Supplementary Figure 4 Microglia gene regulatory network and association of brain networks with Alzheimer’s disease.

(a) The regulons associated to microglia, inferred on the mouse brain data, can be summarized based on the binding motif of the associated TF (network built in iRegulon). The genes that are included in a previously published microglia signature (Lavin et al.⁴⁷) are indicated by a larger font size; the color of the node indicates the number of regulators (lighter: fewer, darker: more). The predicted network for microglia contains many well-known regulators of microglial fate and/or microglial activation, including PU.1, Nfkb, Irf, and AP-1/Maf. (b) When we compared the predicted microglial network to previously published gene signatures of microglial “activation” in a mouse Alzheimer's disease model, we found the microglia network to be strongly activated and the neuronal network to be down-regulated during AD progression, indicating that the microglia network captures a relevant regulatory program. The plots shown are results of GSEA analysis of the networks associated to each of the wild type cell types (union of the genes in the regulons) against the gene expression-based ranking in a mouse model for Alzheimer's disease (AD). Dataset by Gjoneska et al.⁵⁰: transcriptional changes in hippocampus of CK-p25 mouse models of AD compared to CK littermate controls, 2 and 6 weeks after p25 induction.

Supplementary Figure 5 SCENIC is robust to down-sampling of cells and sparse expression matrices.

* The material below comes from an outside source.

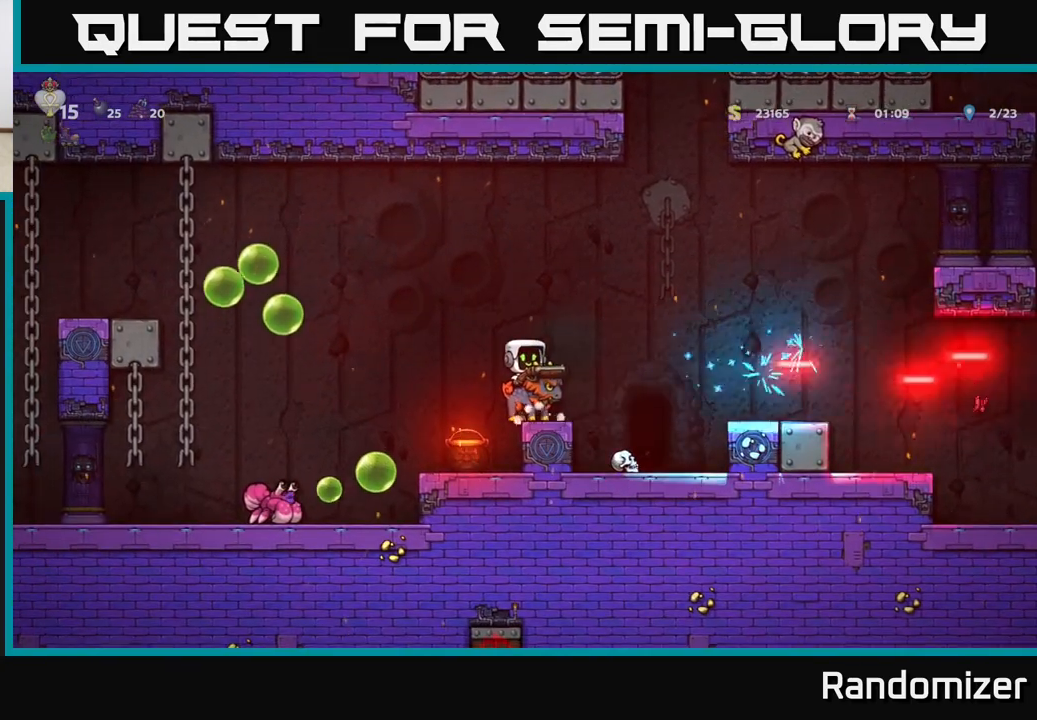
{"buttons": [], "left_stick": "right", "events": [[167, "A", "down"], [350, "A", "up"]]}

(a) SCENIC run on 100 random cells from the mouse brain dataset (Zeisel et al.) provides similar results to the run on the whole dataset (left column: cell states matching the cell types provided in the publication, similar relevant regulons per state, and significant overlap of targets). The GRN inferred with the 100 cells is then evaluated with AUCell on all cells to confirm that the network is generalizable to cells not included in the GRN inference. On the right column, same approach but simulating a sparse dataset (UMI count matrix divided by three and truncated, resulting on a median of 1121 detected genes). Many relevant TFs are not detected in the sparse dataset (so the associated regulons will be missed) but SCENIC is still able to identify the main cell types. (b) Evaluation of the stability of the results from SCENIC with 10 runs of SCENIC on the mouse brain dataset (Zeisel et al.). Top: Binary regulon activity matrices and t-SNEs (colored by the author’s cell-type labels). The aggregation of the 10 binary matrices illustrates the stability of the results across runs, and the large majority of top regulators are found in 10/10 runs. (c) t-SNE on the AUC regulon activity resulting from running SCENIC on 10 random subsets of 100 cells.

Supplementary Figure 6 SCENIC results for the human brain single-nuclei data set (Lake et al., 2016).

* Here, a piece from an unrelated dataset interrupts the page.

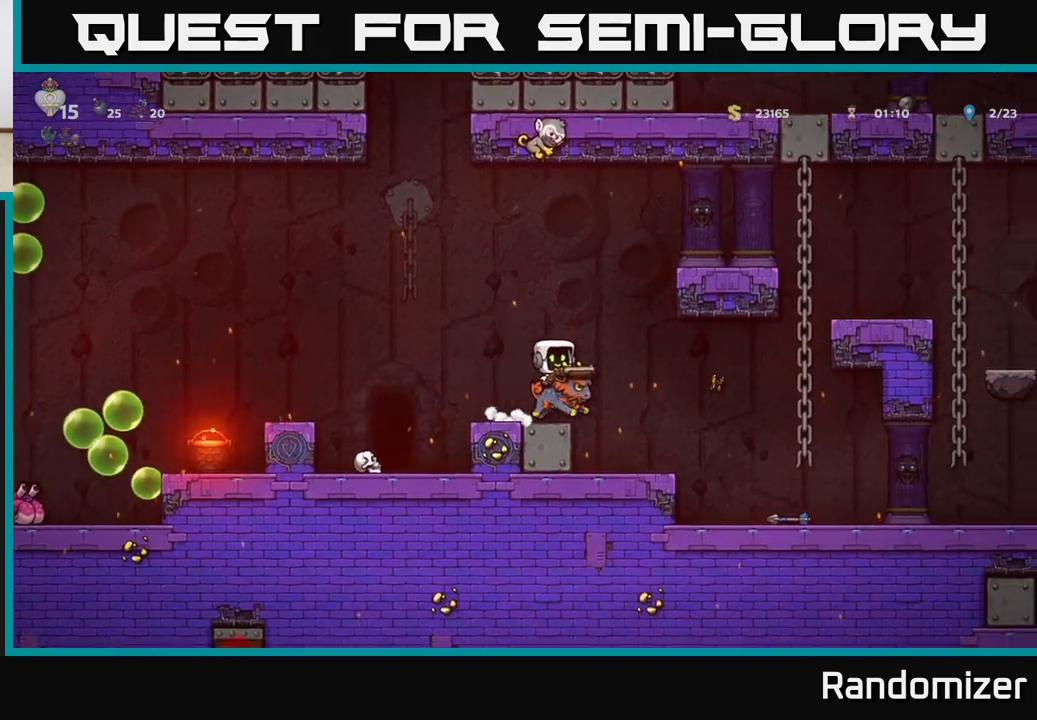
{"buttons": [], "left_stick": "center", "events": [[217, "left_stick", "center"], [350, "X", "down"], [450, "X", "up"]]}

(a) Binary regulon activity matrix. (b) Three GRN-based subpopulations of human interneurons, with the main DNA motifs and transcription factors defining these groups (NFIX for the VIP interneurons, and ESRRG for the PV interneurons), and the top known markers identified in each (note that the TFs themselves are also up-regulated in the respective clusters). Bottom box: Expression of markers for interneuron subtypes.^51,52 In the first plot, interneurons are colored according to the marker with highest Z-score. The remaining plots are colored based on gene expression (grey: no expression, dark red: high expression, yellow: intermediate).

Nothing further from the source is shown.